I put the revolver in the nightstand drawer and pulled off the sheets and got out of bed, forgetting I hadn’t replaced my pajamas after mine and Brett’s mongoose moment last night.
Marvin said, “Oh, the humanity.”
Downstairs, with my pajama bottoms on, as well as a top, I started the coffee pot. I said, “You don’t have coffee at your house? The office?”
“Actually, I forgot to buy coffee for either place. Wife is mad at me.”
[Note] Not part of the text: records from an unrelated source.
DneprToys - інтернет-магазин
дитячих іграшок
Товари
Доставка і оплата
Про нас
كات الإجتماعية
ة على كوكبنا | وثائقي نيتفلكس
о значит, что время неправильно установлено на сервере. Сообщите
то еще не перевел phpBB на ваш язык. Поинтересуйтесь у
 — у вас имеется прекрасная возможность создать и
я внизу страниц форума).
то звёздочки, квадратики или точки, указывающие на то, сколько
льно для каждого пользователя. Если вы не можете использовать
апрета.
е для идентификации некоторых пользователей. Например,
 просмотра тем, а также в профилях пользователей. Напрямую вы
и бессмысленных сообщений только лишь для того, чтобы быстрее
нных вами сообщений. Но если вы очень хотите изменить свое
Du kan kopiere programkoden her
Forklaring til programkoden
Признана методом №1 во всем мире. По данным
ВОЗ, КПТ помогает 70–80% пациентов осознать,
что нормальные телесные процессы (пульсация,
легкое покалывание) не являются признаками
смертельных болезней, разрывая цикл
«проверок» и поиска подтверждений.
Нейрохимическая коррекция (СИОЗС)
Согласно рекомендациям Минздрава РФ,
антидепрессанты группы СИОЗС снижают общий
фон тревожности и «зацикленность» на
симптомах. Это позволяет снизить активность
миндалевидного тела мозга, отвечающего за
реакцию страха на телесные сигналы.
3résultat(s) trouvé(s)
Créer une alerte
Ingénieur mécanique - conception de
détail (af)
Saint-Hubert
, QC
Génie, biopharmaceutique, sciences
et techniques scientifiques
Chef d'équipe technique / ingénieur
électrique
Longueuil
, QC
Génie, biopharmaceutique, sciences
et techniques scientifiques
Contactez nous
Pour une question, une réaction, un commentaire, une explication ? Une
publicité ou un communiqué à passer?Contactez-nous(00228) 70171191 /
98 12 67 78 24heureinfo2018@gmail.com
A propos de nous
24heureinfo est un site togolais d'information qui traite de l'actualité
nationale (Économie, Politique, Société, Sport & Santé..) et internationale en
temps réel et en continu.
“Coffee is like a goddamn staple,” I said. “You don’t forget that. That’s just wrong.”
“What my wife told me.”
“So, what’s up besides you being here drinking my coffee?” I said.
“Talked to some cop friends. They said Mrs. Devon reported her husband beating a boyfriend up, and the boyfriend, though he looked like he had been through a meat grinder, wouldn’t press charges. Told them he got that way falling down. They didn’t have proof otherwise. They think his masculine ego was harmed and he didn’t want to harm it any more by admitting he got his ass beat like a bongo drum.”
“So, do the cops believe her ex is bothering her?” I asked.
“They do, but they can’t spend all their time waiting for him to show up.”
“Course, if he shows up and kills her, they can put their time into that,” I said.
“Well, they’ll have a pretty good idea who did it. At least solving it will be easy enough.”
“There’s that,” I said.
“Here’s the thing, though. They told me if he bothers her, and you’re there, don’t mess him up too bad, ’cause then you’ll be up a creek.”
“They know we’re watching?”
“Not officially, just my contact at the cop shop. He knows, and he’s not telling. But, you mess this guy up too bad, they’ll have to look around, and you two may come up in the investigation.”